> [Directions for this task] Pull out every line of the data below that contains the word "which", and copy each of those lines without changes.
::: Source information :::
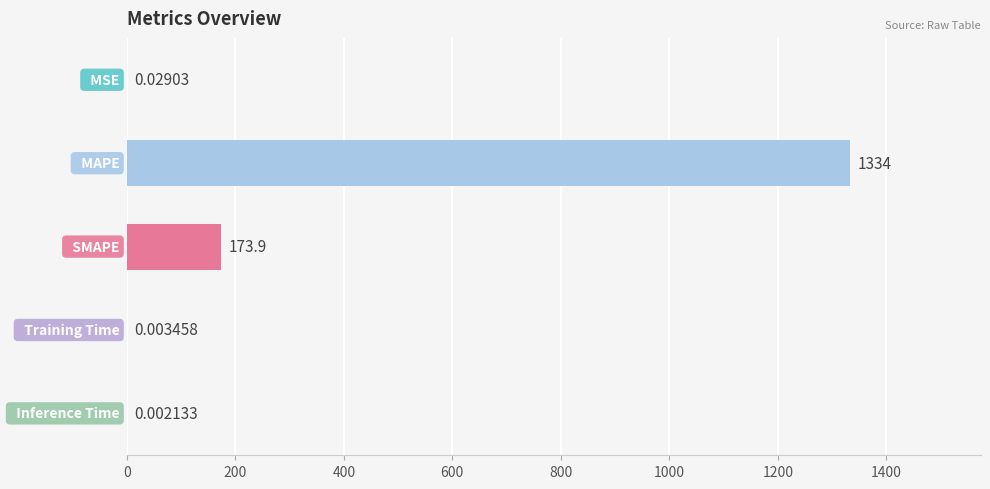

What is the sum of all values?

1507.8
:::
::: Source information :::
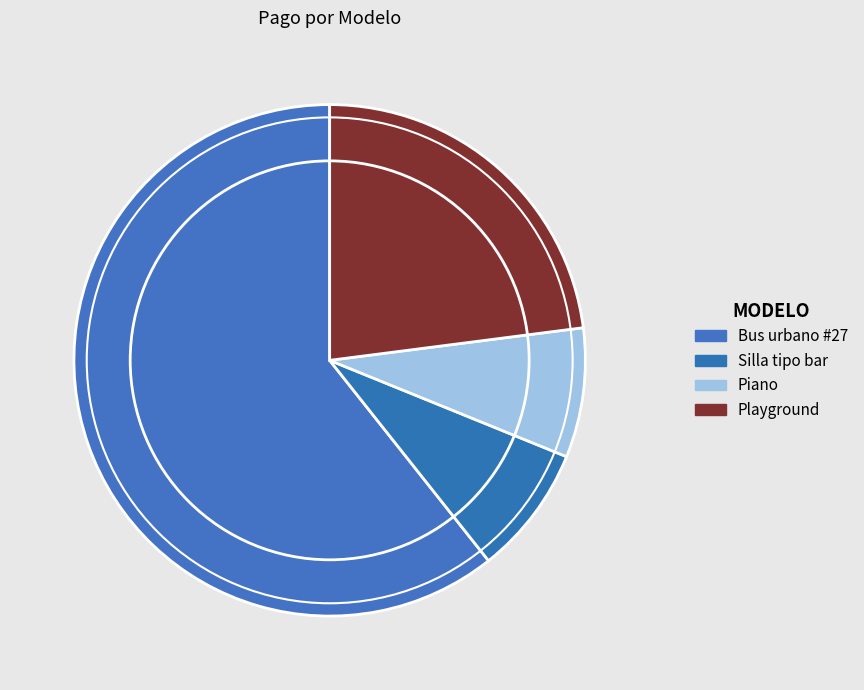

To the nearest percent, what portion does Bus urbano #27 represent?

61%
:::
::: Source information :::
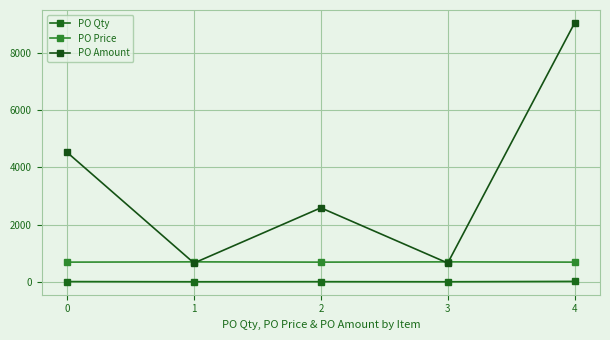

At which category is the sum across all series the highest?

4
:::
> [Your response]
At which category is the sum across all series the highest?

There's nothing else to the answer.